By the end of the first week, Advika was going mad.
The estate was enormous—twenty bedrooms, multiple living areas, a library she wasn't sure she was allowed to use, gardens that went on forever. But it felt like a prison. Beautiful, luxurious, and utterly suffocating.
She tried to find purpose. Tried to carve out a space for herself.
"Is there anything I can help with?" she asked Lakshmi one afternoon, desperate for something to do.
The housekeeper looked uncomfortable. "That's very kind, Mrs. Singhania, but we have everything under control. Mr. Singhania is very particular about how the household runs."
Of course he was.
She tried to discuss dinner menus. Was told the chef had already planned the week's meals.
She tried to organize the library. Was informed by a tight-lipped staff member that it was "already organized to Mr. Singhania's specifications."
She tried to work on her laptop, managing Sinfully Sweet remotely. But without being able to visit the bakery, to create, to do what she loved, it felt hollow. Meera sent daily updates that only made the ache worse.
Meera: Mrs. Kapoor loved the cake! Wants to book us for her daughter's engagement.
Meera: The new chocolate tart recipe you sent is amazing. Sold out in two hours.
Meera: When are you coming back? The place isn't the same without you.
Never. The answer was never, and they both knew it.
Advika was forbidden from leaving the estate. "Security reasons," Sidharth had said in one of their rare, clipped conversations. As if she were a target. As if she mattered enough to be targeted.
She was nothing here.
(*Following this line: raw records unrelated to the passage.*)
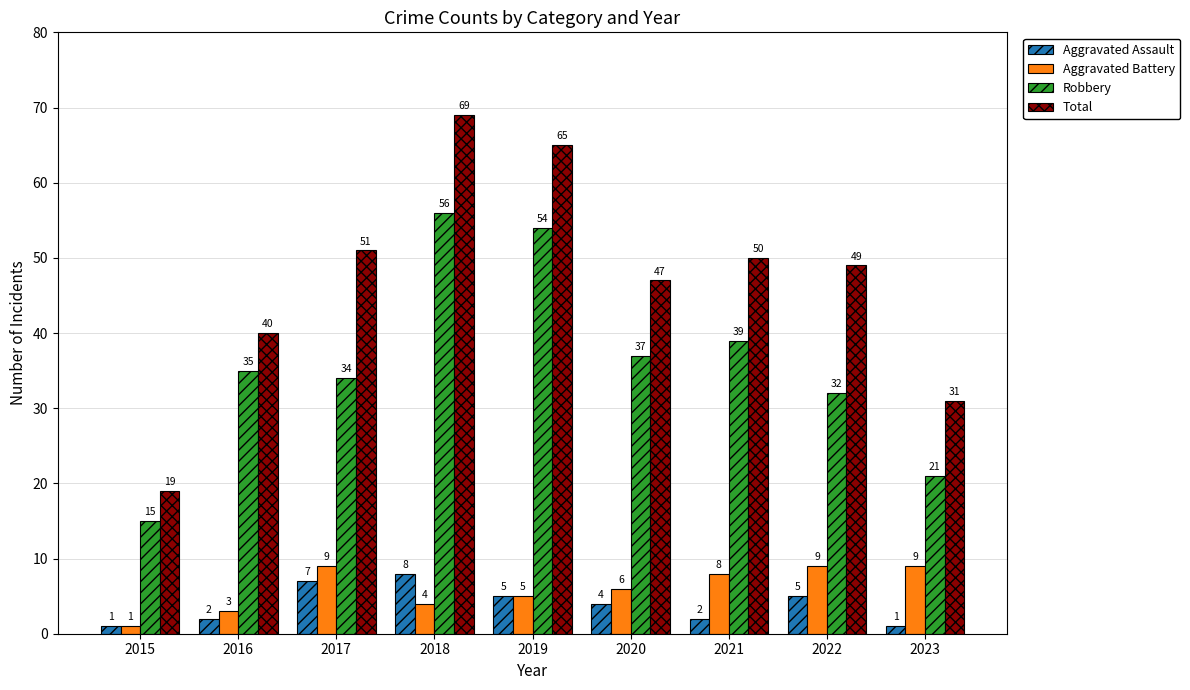

At which label is Total closest to 44?

2020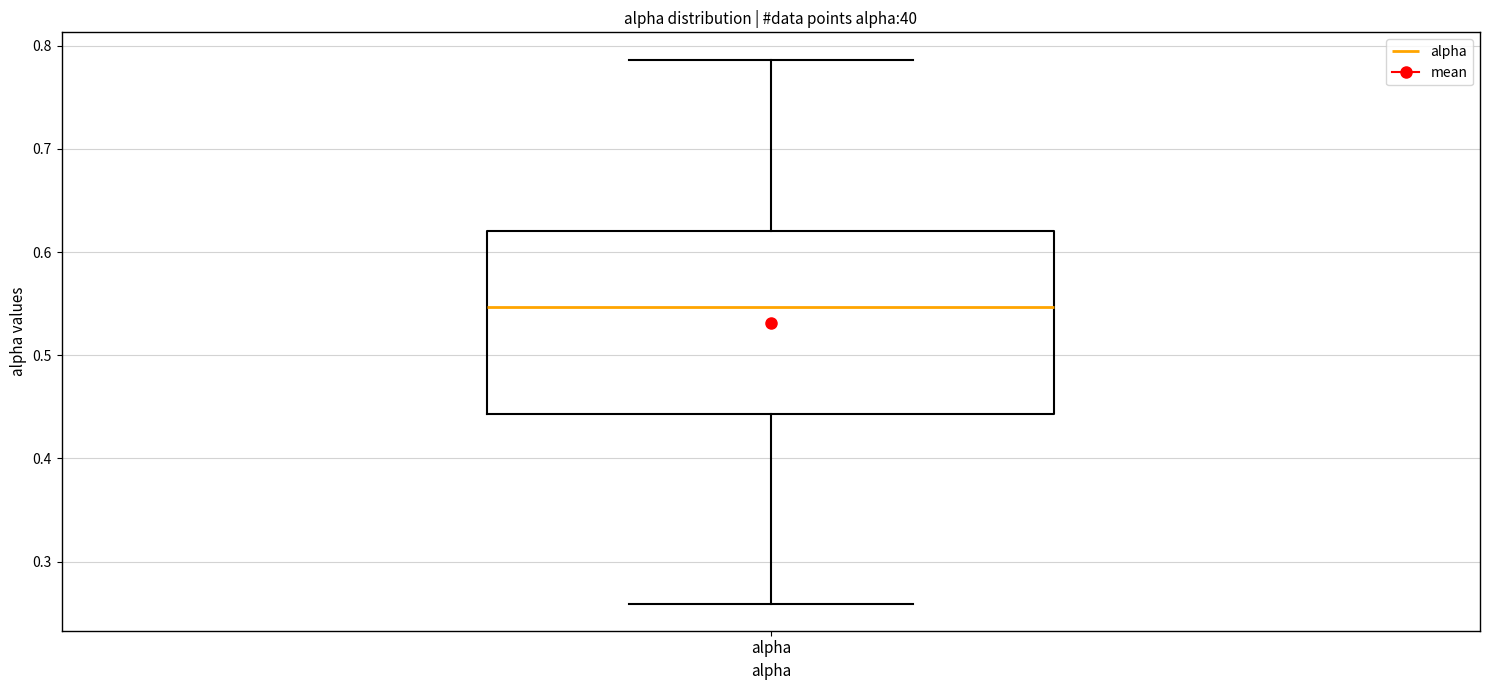

Where is the lower edge of the box for alpha on the y-axis? The values are not printed on the chart, so give them approximately, as read against the axis.

0.44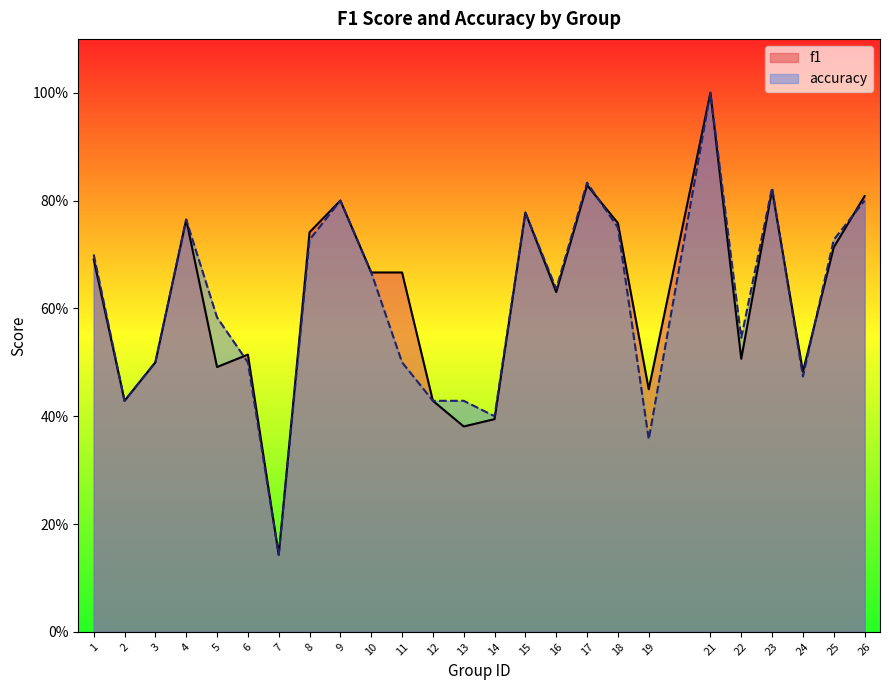

At which category does accuracy reach its first local peak?

4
Expected to do nothing, be nothing, exist as a pretty trophy on a shelf.
And Nisha made sure she never forgot it.
It was the end of the second week when things finally came to a head.
Advika was in the main living room, curled up with a book she wasn't really reading, when Nisha swept in with Mihika in tow. The two women were laughing about something, their voices carrying that particular pitch of female camaraderie that made it clear Advika wasn't part of the joke.
"Oh," Nisha said, feigning surprise at finding her there. "I didn't realize anyone was using this room."
"It's a living room," Advika replied without looking up from her book. "It's meant to be lived in."
"Yes, well, Mihika and I need to discuss some things. Private things." Nisha settled onto the sofa across from Advika, Mihika curling up beside her like a cat. "You understand."
The dismissal was clear. Advika was supposed to leave.
She didn't move.
"I'm comfortable here, thanks," Advika said, turning a page. "Feel free to use another room. The house has twenty of them."